Hezbollah parliamentary leader Mohammad Raad met British ambassador Frances Guy on Thursday in the first such contact in Lebanon between the Shiite group's political wing and a senior British official.
"The talks covered the recent election and the situation in the region," Hezbollah said in a statement.
"I believe the doors are open to further meetings," Raad told AFP.
In March, Britain authorized low-level contact with the political wing of Hezbollah to stress the urgency of disbanding militias.
London has had no official talks with Hezbollah since 2005, and last July added its military wing to a blacklist of designated terror groups.
The British embassy confirmed that the talks had covered local politics. "Basically the meeting covered the elections and the formation of a new government," an embassy press officer told AFP.
Lebanon's outgoing government of national unity was to hold its last meeting on Thursday before parliament is dissolved later this month to make way for the new legislature elected in a June 7 poll, in which a Hezbollah-led alliance, backed by Iran and Syria, lost the election to a Lebanese coalition.
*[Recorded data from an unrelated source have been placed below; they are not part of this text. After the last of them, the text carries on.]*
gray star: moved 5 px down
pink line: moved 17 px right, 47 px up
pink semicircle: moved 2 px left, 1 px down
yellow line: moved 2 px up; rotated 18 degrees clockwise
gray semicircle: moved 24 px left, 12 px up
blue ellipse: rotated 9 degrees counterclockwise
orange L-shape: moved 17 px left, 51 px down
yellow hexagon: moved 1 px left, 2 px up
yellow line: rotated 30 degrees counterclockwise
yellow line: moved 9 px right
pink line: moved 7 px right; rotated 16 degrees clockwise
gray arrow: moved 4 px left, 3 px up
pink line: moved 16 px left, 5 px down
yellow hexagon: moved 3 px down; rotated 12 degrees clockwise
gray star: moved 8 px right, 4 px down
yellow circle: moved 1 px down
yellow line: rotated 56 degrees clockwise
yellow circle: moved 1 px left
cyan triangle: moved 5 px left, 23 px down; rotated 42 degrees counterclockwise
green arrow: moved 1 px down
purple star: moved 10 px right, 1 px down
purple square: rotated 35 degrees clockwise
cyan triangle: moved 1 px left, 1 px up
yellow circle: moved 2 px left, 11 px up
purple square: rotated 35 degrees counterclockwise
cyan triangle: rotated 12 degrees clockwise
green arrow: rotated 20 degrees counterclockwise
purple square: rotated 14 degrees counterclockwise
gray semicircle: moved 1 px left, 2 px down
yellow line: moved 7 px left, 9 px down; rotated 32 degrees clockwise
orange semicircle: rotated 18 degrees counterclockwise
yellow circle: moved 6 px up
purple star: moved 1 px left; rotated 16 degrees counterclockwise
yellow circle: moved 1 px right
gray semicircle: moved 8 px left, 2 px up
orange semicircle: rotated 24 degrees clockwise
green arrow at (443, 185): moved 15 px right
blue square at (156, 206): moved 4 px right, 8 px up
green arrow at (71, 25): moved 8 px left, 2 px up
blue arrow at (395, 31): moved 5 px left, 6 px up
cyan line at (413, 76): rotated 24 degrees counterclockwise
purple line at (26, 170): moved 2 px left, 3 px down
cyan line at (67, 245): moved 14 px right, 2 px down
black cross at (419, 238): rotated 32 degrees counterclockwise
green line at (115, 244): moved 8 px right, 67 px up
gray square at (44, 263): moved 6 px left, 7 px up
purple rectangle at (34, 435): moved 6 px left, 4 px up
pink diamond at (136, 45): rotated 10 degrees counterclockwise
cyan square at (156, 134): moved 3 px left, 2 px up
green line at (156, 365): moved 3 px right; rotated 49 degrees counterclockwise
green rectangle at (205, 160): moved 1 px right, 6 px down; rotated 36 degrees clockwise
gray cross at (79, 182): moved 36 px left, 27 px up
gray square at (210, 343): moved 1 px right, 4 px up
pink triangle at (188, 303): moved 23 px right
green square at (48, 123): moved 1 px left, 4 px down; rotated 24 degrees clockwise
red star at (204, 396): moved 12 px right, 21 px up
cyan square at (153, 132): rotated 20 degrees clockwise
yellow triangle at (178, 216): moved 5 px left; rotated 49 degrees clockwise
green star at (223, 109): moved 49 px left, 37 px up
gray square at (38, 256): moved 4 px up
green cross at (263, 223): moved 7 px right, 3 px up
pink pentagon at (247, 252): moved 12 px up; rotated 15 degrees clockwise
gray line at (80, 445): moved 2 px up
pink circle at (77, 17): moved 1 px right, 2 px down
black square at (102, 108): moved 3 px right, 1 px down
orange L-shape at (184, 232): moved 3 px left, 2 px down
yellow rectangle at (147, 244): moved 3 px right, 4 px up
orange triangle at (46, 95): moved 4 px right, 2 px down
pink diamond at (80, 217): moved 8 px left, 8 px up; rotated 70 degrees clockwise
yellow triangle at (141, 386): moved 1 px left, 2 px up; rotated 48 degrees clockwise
The meeting also covered United Nations Security Council Resolution 1701, the press officer said.
Resolution 1701, passed unanimously in 2006, ended a devastating 34-day war between Israel and Hezbollah. The resolution demanded the disarmament of all armed groups in Lebanon but Hezbollah has retained its arsenal insisting it is needed for resistance against Israel.
A Foreign Office spokeswoman in London said her country would hold talks with Hezbollah members "who are legitimately involved in Lebanese politics and those who are involved in violence and supporting terrorism."
"Our objective with Hezbollah remains unchanged: that they reject violence and play a constructive, democratic and peaceful role in Lebanese politics, in line with the U.N. Security Council resolutions," she told AFP.
"We believe that occasional and carefully considered contact with Hezbollah's politicians, including its MPs, will best advance this objective," she added.
"We will be taking a pragmatic approach to speaking to known moderates, political figures who to the best of our knowledge have no links with acts of violence."